I baked some brownies for my brother today and, with my new awareness, was taken aback by the amount of sugar in the recipe. Delicious as they taste, one piece of brownie will take an adult over the recommended daily amount of sugar (30g for an adult). Therefore, it is clear that a sugar alternative is going to be a shock to the palate, especially for someone addicted to refined sugar. I've only had one week so far without sugar in my diet (apart from low sugar fruit) and already, I can sense my palate adjusting. I didn't taste the brownies and knew that I would have found them too sweet. I am hoping that after a month without sugar, I will losing my sweet-tooth craving. I'm also hoping that if customers are on a sugar-detox, they will appreciate my sugar-free alternatives in the scone van.

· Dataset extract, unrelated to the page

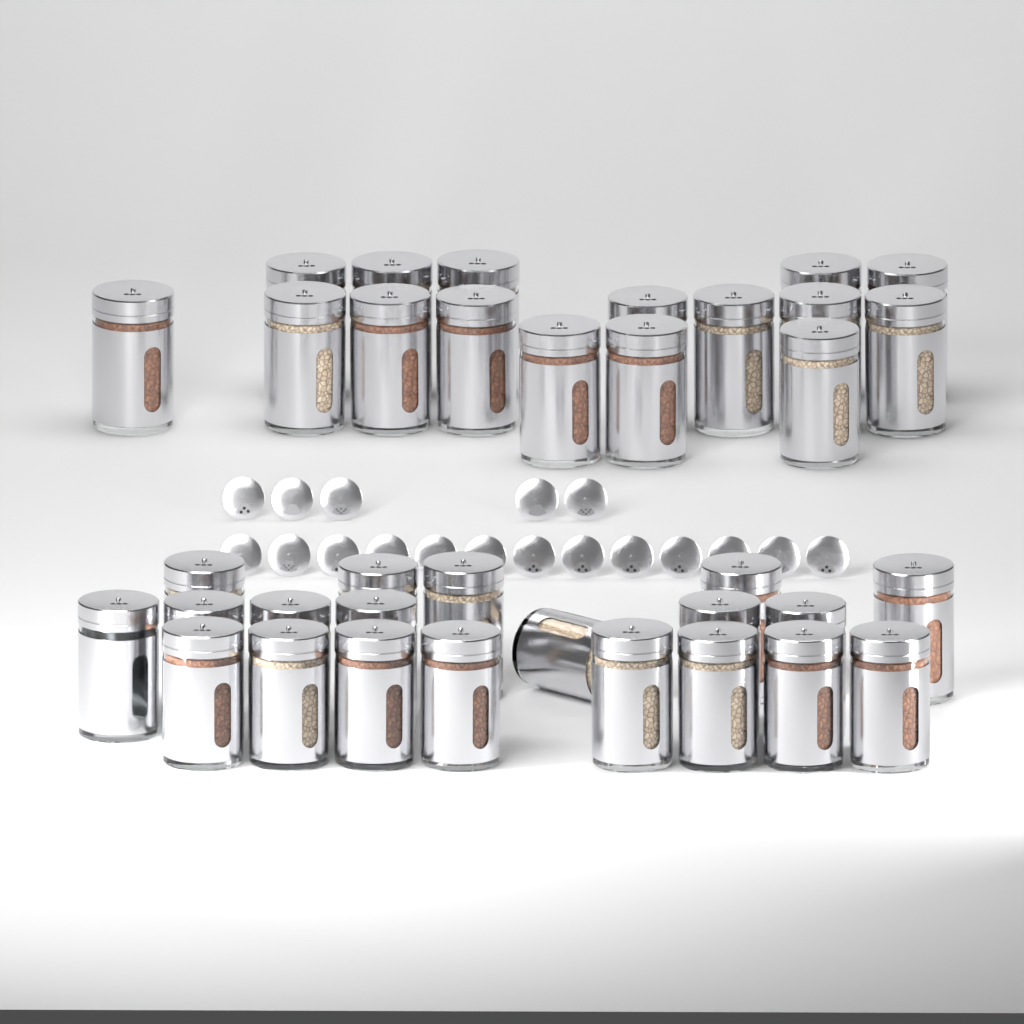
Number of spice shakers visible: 36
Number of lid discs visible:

On the internet there are a lot of sites offering sugar-free baking recipes but, unfortunately, they replace refined sugar with sugar alternatives. I'm not convinced that the sugar alternatives are firstly, environmentally friendly and secondly, a healthier option. https://www.bbcgoodfood.com/howto/guide/sugar-free-baking provides some interesting information about using sugar in baking. Following this, I have decided to experiment with recipes that use vegetables and fruit as sugar alternatives. I'll keep you updated on my experiments.
To summarise, I will still be baking the usual cakes with sugar but am aiming to include a sugar-free alternative so that no one has to miss out on a treat from the blue scone van.